I agree with Hendler that the world of semantics is complex. I know this because Enterra Solutions currently uses Natural Language Processing to parse out terms used by our clients to help them discover relationships and insights about their business. Hendler continues:

“One technique that has been proving very powerful is for humans to provide ‘hints’ to the computer by making certain kinds of semantics available in online documents. Using a technology known as the Semantic Web, developers putting information on the Web can provide machine-readable annotations that make it clear, for example, whether the word Apple is intended to describe the computer company, the fruit, or something else. These annotations, in the form of embedded markup within a page or ontology descriptions that supply separate information, or metadata, about the items in a document or database, provide powerful techniques that can be used on the Web.”
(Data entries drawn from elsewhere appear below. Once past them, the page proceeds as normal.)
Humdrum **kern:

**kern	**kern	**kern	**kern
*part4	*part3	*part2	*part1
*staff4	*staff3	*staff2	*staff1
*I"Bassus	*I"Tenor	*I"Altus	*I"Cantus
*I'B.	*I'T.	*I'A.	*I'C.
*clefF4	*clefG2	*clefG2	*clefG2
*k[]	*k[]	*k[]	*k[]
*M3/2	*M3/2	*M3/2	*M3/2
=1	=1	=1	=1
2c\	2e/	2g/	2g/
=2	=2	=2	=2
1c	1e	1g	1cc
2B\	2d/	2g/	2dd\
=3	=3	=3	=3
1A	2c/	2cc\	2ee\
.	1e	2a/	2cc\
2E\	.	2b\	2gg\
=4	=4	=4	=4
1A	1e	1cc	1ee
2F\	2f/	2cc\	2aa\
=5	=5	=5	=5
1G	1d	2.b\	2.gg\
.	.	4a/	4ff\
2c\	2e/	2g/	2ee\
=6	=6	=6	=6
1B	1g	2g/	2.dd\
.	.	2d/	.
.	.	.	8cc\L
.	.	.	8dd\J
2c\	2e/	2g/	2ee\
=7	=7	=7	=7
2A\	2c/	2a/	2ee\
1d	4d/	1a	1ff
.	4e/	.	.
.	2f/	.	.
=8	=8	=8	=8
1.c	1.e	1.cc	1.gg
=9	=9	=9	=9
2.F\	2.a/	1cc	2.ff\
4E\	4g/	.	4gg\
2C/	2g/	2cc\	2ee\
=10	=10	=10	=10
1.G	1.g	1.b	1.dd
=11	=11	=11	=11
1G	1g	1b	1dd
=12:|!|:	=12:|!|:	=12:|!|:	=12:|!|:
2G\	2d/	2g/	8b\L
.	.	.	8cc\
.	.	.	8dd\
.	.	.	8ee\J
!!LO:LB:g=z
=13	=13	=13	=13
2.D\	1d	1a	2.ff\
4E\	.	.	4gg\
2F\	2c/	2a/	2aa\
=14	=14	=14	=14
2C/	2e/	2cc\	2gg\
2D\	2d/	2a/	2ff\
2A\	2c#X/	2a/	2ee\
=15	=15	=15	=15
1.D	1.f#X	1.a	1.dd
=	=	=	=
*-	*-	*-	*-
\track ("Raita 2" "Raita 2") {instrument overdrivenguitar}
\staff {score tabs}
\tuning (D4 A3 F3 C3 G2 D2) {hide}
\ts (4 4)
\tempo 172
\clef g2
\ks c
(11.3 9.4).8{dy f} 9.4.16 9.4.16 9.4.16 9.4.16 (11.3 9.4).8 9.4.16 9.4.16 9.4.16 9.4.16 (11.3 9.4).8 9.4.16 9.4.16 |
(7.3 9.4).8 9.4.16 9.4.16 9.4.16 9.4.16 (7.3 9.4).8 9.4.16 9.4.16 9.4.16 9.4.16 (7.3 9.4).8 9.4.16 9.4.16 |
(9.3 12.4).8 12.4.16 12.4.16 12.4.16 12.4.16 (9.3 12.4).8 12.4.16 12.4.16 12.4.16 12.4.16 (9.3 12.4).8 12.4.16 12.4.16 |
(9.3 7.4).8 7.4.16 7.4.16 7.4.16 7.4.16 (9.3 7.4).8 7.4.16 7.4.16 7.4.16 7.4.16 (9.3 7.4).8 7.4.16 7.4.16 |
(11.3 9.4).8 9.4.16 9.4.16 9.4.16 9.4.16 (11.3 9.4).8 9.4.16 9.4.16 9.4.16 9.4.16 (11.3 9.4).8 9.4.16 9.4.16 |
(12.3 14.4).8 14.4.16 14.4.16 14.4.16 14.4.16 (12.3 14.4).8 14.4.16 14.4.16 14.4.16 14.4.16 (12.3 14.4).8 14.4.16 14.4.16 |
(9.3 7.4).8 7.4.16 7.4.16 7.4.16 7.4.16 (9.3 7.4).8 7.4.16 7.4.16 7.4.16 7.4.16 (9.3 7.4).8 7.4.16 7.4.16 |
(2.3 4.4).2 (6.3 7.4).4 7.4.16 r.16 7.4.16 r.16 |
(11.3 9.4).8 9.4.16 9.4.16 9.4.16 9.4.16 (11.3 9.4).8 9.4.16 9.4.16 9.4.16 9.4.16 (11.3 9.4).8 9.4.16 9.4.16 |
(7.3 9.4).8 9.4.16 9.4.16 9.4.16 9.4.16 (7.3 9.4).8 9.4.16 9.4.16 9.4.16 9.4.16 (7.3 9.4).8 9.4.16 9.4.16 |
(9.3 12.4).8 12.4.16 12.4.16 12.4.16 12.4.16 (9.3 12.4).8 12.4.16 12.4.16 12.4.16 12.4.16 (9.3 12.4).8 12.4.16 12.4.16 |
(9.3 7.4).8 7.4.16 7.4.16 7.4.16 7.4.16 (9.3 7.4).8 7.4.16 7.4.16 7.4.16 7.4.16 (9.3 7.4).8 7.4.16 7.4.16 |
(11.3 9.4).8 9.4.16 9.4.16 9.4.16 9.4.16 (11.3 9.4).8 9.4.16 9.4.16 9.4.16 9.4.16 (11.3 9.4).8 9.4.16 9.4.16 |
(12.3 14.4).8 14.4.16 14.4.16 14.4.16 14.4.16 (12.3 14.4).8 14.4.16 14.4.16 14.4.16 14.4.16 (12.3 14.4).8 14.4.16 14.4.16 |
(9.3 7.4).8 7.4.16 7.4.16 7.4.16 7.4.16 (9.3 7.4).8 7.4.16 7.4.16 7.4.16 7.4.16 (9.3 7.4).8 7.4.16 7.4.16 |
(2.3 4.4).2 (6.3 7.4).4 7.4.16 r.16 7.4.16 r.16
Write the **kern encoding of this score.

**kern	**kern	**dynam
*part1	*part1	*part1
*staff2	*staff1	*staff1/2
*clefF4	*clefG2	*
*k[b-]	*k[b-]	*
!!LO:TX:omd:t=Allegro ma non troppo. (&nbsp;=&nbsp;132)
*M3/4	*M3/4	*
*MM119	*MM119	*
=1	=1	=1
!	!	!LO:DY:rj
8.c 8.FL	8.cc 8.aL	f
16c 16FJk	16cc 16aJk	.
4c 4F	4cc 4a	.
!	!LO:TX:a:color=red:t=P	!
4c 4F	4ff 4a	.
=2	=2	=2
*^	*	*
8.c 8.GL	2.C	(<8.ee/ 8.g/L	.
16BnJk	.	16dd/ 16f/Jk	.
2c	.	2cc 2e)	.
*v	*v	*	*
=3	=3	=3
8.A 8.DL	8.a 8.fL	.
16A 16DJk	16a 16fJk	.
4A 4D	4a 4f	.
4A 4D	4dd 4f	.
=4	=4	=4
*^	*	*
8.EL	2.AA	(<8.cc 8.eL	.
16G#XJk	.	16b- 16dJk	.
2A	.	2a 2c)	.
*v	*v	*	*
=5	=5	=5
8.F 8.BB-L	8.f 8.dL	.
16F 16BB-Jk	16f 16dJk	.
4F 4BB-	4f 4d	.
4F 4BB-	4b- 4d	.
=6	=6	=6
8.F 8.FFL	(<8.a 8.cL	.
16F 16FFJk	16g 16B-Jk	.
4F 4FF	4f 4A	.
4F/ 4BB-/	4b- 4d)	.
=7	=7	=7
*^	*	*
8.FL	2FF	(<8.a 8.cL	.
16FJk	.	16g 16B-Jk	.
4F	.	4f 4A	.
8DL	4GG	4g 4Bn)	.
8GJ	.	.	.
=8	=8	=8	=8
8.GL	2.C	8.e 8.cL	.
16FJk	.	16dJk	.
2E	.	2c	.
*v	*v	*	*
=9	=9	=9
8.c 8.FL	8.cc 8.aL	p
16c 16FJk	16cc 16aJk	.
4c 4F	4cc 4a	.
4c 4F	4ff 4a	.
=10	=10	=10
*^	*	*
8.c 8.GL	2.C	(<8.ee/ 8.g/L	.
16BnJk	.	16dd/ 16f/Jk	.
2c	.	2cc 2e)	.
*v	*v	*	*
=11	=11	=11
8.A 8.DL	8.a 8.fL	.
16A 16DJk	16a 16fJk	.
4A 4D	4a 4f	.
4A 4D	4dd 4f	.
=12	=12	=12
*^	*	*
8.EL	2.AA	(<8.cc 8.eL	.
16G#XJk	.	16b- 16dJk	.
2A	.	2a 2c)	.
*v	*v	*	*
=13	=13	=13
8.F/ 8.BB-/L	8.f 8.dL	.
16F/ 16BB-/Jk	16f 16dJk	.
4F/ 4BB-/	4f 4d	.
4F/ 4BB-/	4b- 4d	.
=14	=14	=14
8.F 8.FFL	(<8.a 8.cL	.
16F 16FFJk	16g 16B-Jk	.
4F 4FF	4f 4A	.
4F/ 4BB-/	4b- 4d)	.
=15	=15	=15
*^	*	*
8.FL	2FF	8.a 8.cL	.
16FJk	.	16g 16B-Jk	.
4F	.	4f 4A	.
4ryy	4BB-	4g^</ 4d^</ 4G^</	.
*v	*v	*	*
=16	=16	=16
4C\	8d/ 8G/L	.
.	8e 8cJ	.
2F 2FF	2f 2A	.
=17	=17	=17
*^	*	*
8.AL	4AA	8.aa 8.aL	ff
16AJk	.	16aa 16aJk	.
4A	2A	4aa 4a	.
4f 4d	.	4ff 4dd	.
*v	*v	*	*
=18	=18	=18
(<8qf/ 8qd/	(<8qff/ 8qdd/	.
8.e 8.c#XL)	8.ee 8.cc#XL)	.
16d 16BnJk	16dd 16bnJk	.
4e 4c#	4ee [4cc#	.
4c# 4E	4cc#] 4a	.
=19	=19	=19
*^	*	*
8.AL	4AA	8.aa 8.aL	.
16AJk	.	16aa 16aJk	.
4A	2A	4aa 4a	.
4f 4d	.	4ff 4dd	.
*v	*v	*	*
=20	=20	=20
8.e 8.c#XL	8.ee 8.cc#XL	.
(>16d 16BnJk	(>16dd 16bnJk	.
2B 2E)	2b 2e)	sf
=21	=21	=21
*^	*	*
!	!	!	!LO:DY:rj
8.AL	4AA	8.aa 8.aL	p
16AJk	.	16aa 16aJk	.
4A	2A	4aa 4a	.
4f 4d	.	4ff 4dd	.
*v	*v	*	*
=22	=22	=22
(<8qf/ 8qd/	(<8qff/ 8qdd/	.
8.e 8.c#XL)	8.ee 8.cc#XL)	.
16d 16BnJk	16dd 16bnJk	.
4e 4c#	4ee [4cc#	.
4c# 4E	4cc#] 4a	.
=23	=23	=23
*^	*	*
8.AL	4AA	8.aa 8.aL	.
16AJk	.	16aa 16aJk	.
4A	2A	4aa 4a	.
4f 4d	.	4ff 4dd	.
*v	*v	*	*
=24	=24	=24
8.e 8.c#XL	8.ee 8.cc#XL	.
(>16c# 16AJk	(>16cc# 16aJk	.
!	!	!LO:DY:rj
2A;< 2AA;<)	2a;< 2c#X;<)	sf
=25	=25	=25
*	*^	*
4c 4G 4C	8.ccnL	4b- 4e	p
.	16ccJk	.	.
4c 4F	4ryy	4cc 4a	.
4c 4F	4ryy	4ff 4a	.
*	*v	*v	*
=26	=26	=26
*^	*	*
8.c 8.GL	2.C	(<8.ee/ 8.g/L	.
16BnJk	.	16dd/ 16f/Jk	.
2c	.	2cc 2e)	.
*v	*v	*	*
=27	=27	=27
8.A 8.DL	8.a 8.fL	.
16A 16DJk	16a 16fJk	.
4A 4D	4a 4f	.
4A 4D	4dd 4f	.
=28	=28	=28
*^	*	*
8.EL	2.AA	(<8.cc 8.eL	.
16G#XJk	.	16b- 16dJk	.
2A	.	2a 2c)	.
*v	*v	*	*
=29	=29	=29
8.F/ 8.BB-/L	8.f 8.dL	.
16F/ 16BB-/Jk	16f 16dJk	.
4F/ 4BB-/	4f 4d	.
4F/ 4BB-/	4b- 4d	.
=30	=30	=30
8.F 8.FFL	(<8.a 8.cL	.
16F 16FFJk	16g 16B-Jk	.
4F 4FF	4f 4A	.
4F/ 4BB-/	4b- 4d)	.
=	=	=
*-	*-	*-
Hendler notes that the concept of a semantic web was first “envisioned as a crucial part of the Web by its inventor, Sir Tim Berners-Lee, who unveiled his idea for the Semantic Web at the first International Conference on the World Wide Web in 1994, only a few years after he began developing the Web in 1989.” He then discusses how annotations have allowed programmers to start linking databases. He writes:

“The Semantic Web allows more and more of the structured data preferred by computer programs to be made sharable between applications and Web sites. … Linking databases using semantic descriptions has become known as ‘linked data,’ and it is a powerful emerging technology on the Web. As these linked data start to increasingly interact with the semantic annotations on Web pages, new and dynamic techniques can be designed to better match capabilities and needs, to disambiguate complex terms, and to provide for better question answering on the Web.”

Hendler concludes, “Over the next decade users are likely to see the Web appearing to ‘get smarter’ as these new Semantic Web capabilities are more and more widely used.” The following six-minute video by Manu Sporny provides a good primer about the Semantic Web.

 

 

The most important thing to note in the comments by Hendler, Berners-Lee, and Sporny is that the Semantic Web involves tagging or annotating data. Many people confuse the Semantic Web with semantic interpretation, which is a much more difficult thing to achieve. I will discuss that topic in a future post.